(Data extract)

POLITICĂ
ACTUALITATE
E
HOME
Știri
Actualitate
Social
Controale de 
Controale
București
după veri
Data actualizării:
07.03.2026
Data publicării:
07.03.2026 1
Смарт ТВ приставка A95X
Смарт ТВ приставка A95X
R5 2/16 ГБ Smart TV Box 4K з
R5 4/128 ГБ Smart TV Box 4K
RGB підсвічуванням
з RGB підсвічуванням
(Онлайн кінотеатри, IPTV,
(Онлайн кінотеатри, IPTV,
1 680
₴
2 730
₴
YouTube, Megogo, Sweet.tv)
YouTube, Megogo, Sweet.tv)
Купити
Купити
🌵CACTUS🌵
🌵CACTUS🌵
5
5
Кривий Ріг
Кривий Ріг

(End Data extract)
(Data extract)

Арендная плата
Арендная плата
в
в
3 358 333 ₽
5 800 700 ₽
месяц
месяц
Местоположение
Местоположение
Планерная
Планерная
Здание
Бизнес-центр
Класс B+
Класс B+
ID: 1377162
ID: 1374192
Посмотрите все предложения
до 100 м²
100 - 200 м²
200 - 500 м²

(End Data extract)

Activity:
Answer with a number only: how many lines above include the word "Smart"?

Result for this exercise:
2